The reason frontline health workers are brutally understaffed and lack basic protection equipment, she explained, is because governments have spent decades refusing to meaningfully tackle tax abuse by corporations and the mega rich, instead opting for austerity measures that have imposed budget cuts on essential services.
According to the report, while wealthier countries lose a larger amount due to tax havens, the burden is felt most heavily by developing countries in Latin America and Africa, which lose 20.4 percent and 52.5 percent of their public health budgets respectfully.
At the country level, the report found that recouping annual tax losses would lift over three million South Africans out of poverty, pay back over a quarter of Greece’s chronic debt to its various creditors, or almost entirely mitigate the economic damage caused by Vietnam’s most destructive typhoon in the last twenty years.
The Tax Justice called on the leaders of the world’s wealthiest countries, largely responsible for dictating global tax policy, to discuss formative changes that should be made to tackle this issue at the G20 Global Summit meeting, which will be hosted by the Saudi G20 Presidency over the weekend.
An important first step, it said, would be for the G20 and the Organization for Economic Cooperation and Development (OECD) to make due on its commitment - which it first agreed to in 2013 – to require public country-by-country reporting, which would force multinationals to publish financial information indicating where they are stashing their profits so that the public can hold them to account, along with the jurisdictions that are accepting these funds.
The report found that the Cayman Islands, which denies countries of over $70 billion each year, is the most responsible for global tax losses each year. As a British crown dependency, it is part of a network of tax havens operating out of the UK, responsible for over a third of global tax losses.

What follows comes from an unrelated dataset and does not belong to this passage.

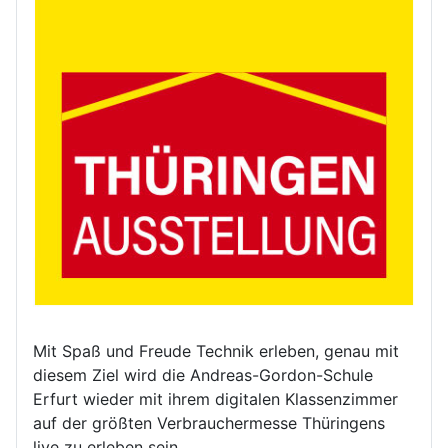
Mit Spaß und Freude Technik erleben, genau mit
diesem Ziel wird die Andreas-Gordon-Schule
Erfurt wieder mit ihrem digitalen Klassenzimmer
auf der größten Verbrauchermesse Thüringens
live zu erleben sein.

The Caymans, which were briefly on the EU tax haven blacklist before being removed several months later after it was determined to have complied with international tax rules, highlight another problem identified by the Tax Justice Network, which is that the EU is not going after tax havens that are inflicting the most damage on government budgets.
While EU blacklisted jurisdictions were found to have caused less than two percent of global tax losses, EU member states – which, for methodological reasons cannot be listed themselves – caused a total of 36% of losses.

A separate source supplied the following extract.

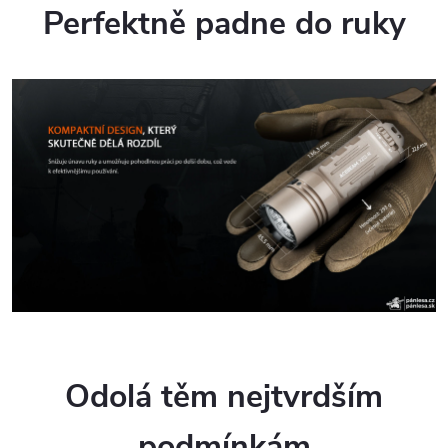
Perfektně padne do ruky
Odolá těm nejtvrdším
podmínkám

“The Tax Justice Network has long criticised the EU’s blacklist for ignoring major tax havens while focusing on jurisdictions that are secretive but play an insignificant role in the global economy,” it said in its press release.
Alex Cobham, the organization’s chief executive, said that these powerful tax havens, which often have enough political clout to avoid facing any repercussions for their actions, “have programmed the global tax system to prioritise the desires of the wealthiest corporations and individuals over the needs of everybody else.”
“The pandemic has exposed the grave cost of turning tax policy into a tool for indulging tax abusers instead of for protecting people’s wellbeing,” he said.